Años antes de que la espectacularidad y los efectos del boom de la literatura latinoamericana trascendiera las fronteras de este continente, el autor mexicano Juan Rulfo (1917-1986) publicaba un compendio narraciones que, sin sobrepasar las doscientas páginas, se transformaría en uno de los pilares más sólidos e indelebles de la tradición literaria contemporánea de este lado del mundo.
Luvina, cuento inscrito en el marco de la primera obra de este autor, El llano en llamas (1953), es quizás uno de los relatos que mejor incuba el germen que permitiría instalar, al interior de las obras literarias, una suerte de perfecta correlación entre la realidad histórica y la realidad mítica del continente lo que, años después, se convertiría en el sello característico de toda una generación de autores cuyos nombres aún resuenan con fuerza cuando de evocar la tradición literaria se trata, al menos en estas latitudes.
La historia de Luvina es simple, sin artificios, basada en el diálogo/monólogo de un personaje quien, a través de su relato, va desplegando la construcción del real protagonista de sus líneas, uno que no fue construido a partir de su psicología o de sus acciones, ni mucho menos a partir de sus dichos, uno que permanece quieto y mudo dejando que su sola existencia desate el devenir de los acontecimientos.
En Luvina quien protagoniza el relato es el espacio, dando luces respecto del desarrollo de la trama, connotando y poblando el mundo presentado. El narrador sólo es un puente que, impulsado por el ambiguo y engañoso sesgo del recuerdo, nos sumerge en la soledad y devastación de un lugar que pareciera estar suspendido en el tiempo.
El pueblo se encuentra situado en medio de montañas, en un lugar seco y hostil en el que sólo el viento pareciera sentirse a sus anchas y en el que lo más parecido a la esperanza es la muerte. Luvina es un lugar de tránsito, habitado sólo por viejos, mujeres y también por los que no han nacido. Los hombres que allí se hicieron tales, van y vienen una vez al año (como si fuese un ritual) llevando y trayendo provisiones a quienes que se quedaron y sembrando hijos a los que nunca verán crecer porque no volverán allí jamás. Esos hijos, cuando crezcan, también se irán, mientras los que se quedan permanecerán detenidos en el tiempo sentados en las puertas de sus casas mirando cómo el sol sale y se pone todos los días, todos los años, del mismo modo, sin fin.
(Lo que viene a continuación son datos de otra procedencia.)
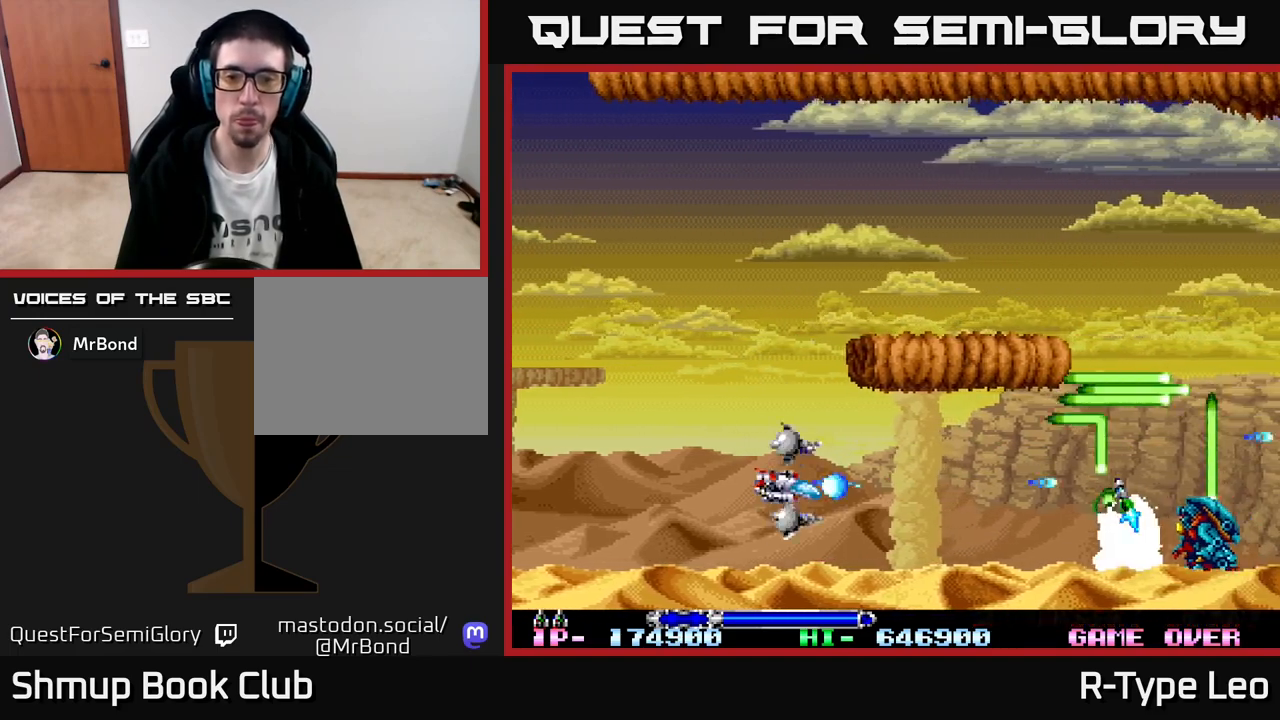
{"buttons": ["R2"], "left_stick": "center", "events": []}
Este relato recoge y sintetiza la pérdida del sueño, la soledad y el abandono de una Latinoamérica distante de las grandes urbes y del mundo que en ellas se vive, ese que avanza frenético y vertiginoso en pos de la materialización del progreso y la consolidación fallida de una modernidad que, en realidad, nunca llegó del todo. El retrato del continente que en este relato se dibuja, es el del mundo rural, abandonado a su suerte, marginalizado por la avasalladora geografía y por el precario acceso a las oportunidades de desarrollo social y cultural de quienes forman parte de él.
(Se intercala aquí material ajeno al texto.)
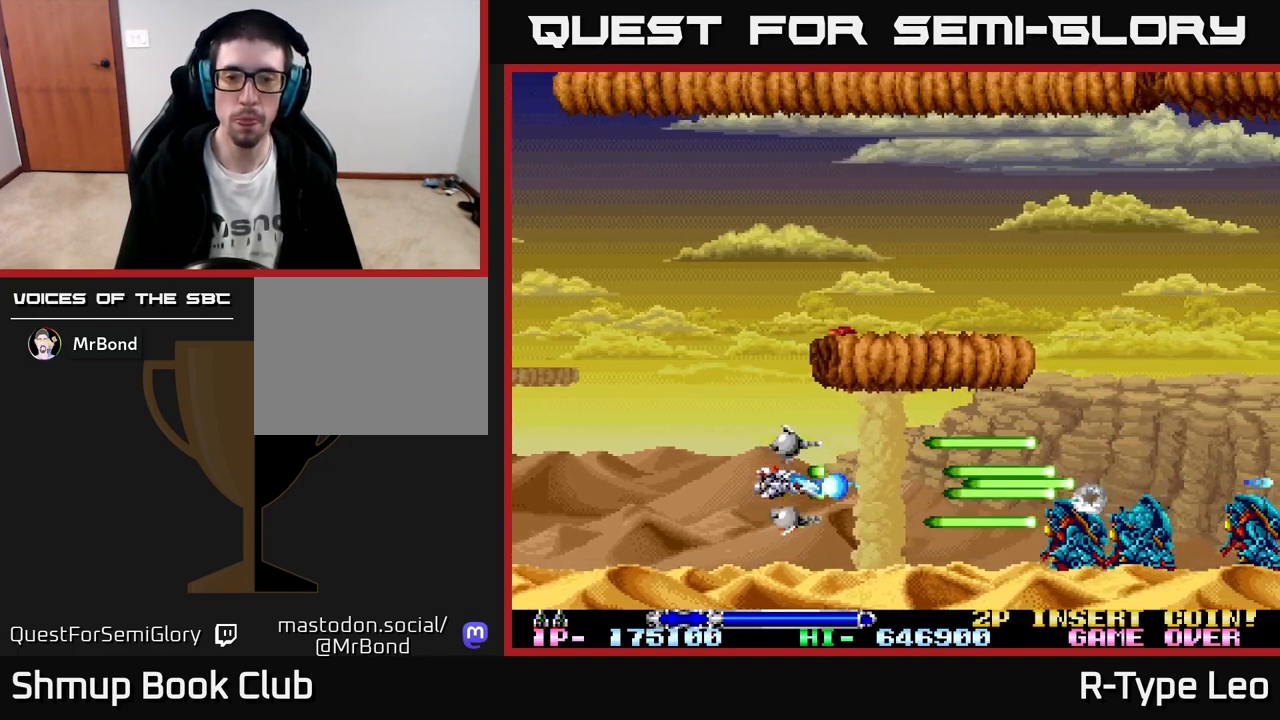
{"buttons": ["R2"], "left_stick": "center", "events": [[83, "DPAD_LEFT", "down"], [350, "DPAD_LEFT", "up"]]}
La historia de este universo construido en pocas líneas por Juan Rulfo bien puede interpelarnos, en el contexto de nuestro presente, a pensarnos más allá de la creciente, pretendida y falsa identidad que nos hemos abocado meticulosamente a construir como sociedad latinoamericana durante las últimas décadas. Ese autoconcepto erróneo que nos hace creer que hemos superado nuestras problemáticas a fuerza de adopciones de modelos foráneos que no han hecho más que diluir la verdadera esencia de lo que en realidad somos.
Los habitantes de Luvina no son otra cosa que pálidos reflejos de nosotros mismos, transitando de modo errático en busca de una identidad con la cual, como latinoamericanos, quizás no tengamos reales deseos de encontrarnos, porque la verdad es que no nos parecemos al resto del mundo, pero mientras seamos incapaces de asumirlo y de ser conscientes de ello, seguiremos como los personajes de esta historia, detenidos en nuestro propio purgatorio, atrapados en el límite difuso entre la realidad y lo imaginario, en el espacio indeterminado de un no lugar sin tiempo.
Andrea Hidalgo.
y ahora aparte del místico abandono de la vida rural, y el vertiginoso río de almas solitarias de las metrópolis, está la nueva experiencia de “vivir” en lo virtual.